■ **EXERCISE DESCRIPTION**
Please copy out every line of the entries below word for word, leaving out the pictures.
EXERCISE MATERIAL: Begin
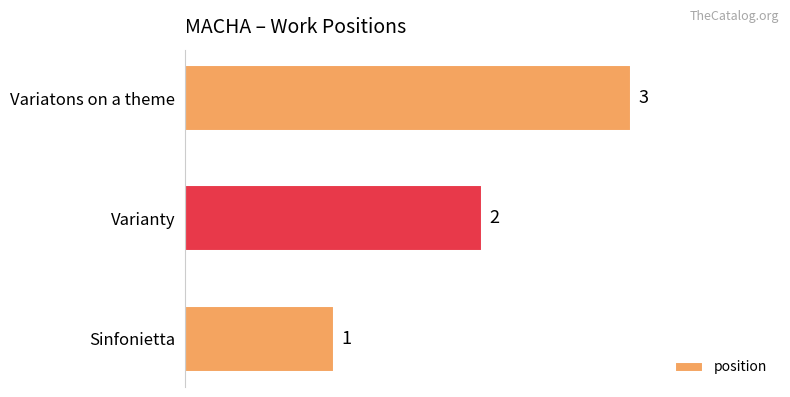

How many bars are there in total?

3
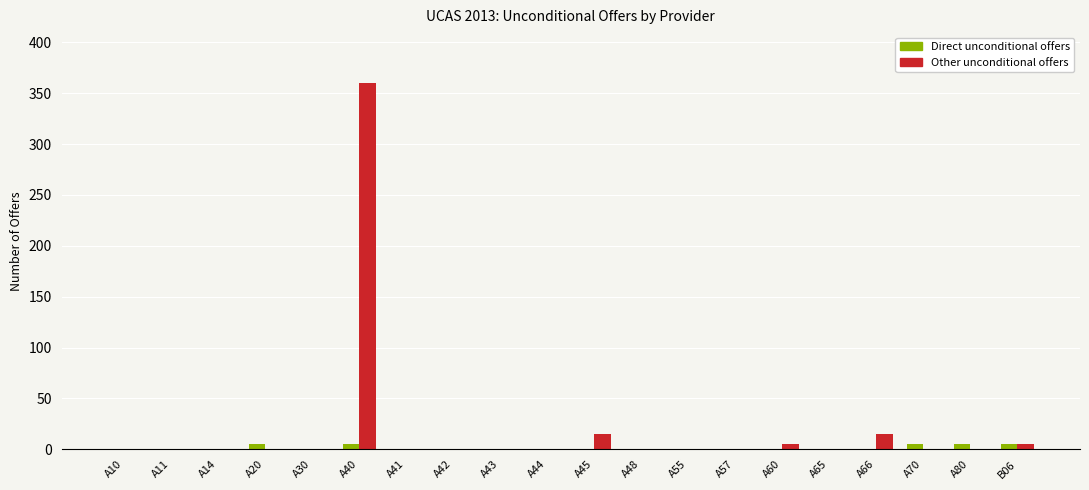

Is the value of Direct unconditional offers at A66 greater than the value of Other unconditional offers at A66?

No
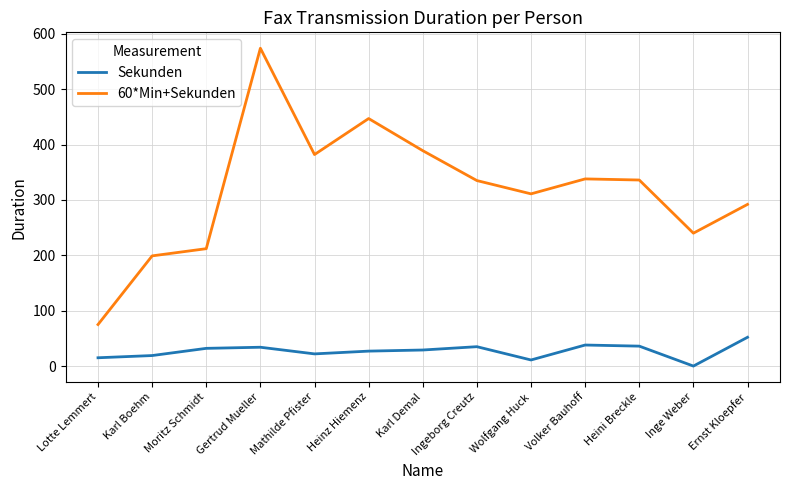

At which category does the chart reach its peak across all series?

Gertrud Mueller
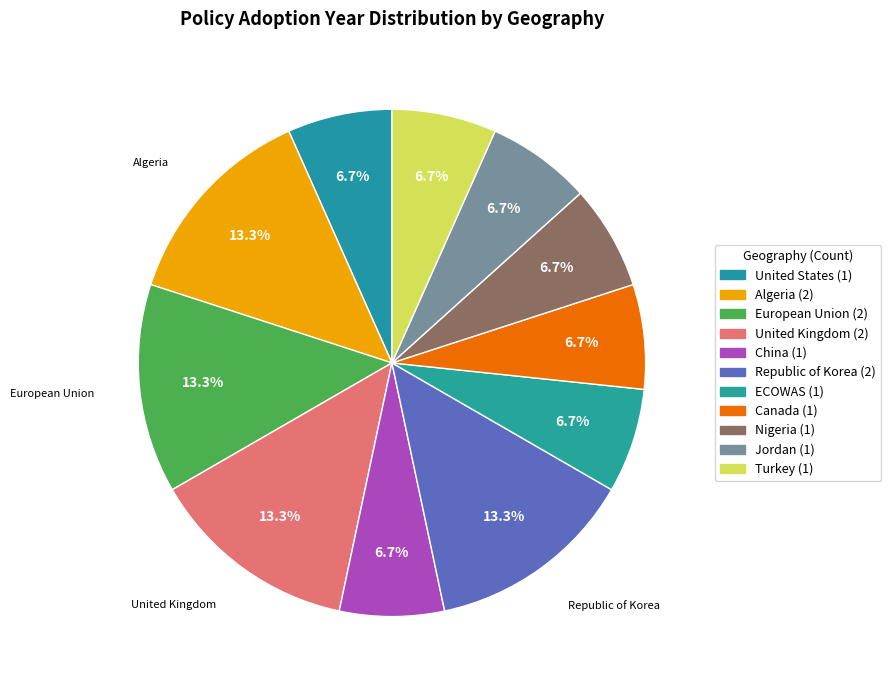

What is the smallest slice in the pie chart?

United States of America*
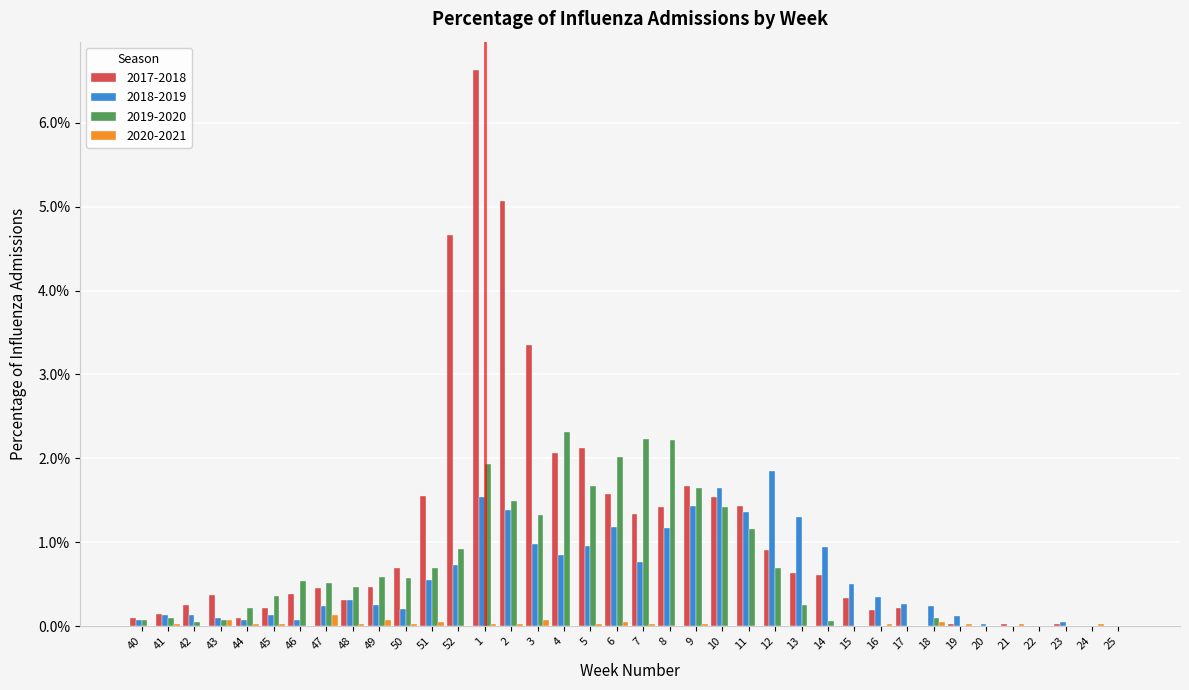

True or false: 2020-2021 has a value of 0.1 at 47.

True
EXERCISE MATERIAL: End
■ **RESPONSE**
How many bars are there in total?

3

Is the value of Direct unconditional offers at A66 greater than the value of Other unconditional offers at A66?

No

At which category does the chart reach its peak across all series?

Gertrud Mueller

What is the smallest slice in the pie chart?

United States of America*

True or false: 2020-2021 has a value of 0.1 at 47.

True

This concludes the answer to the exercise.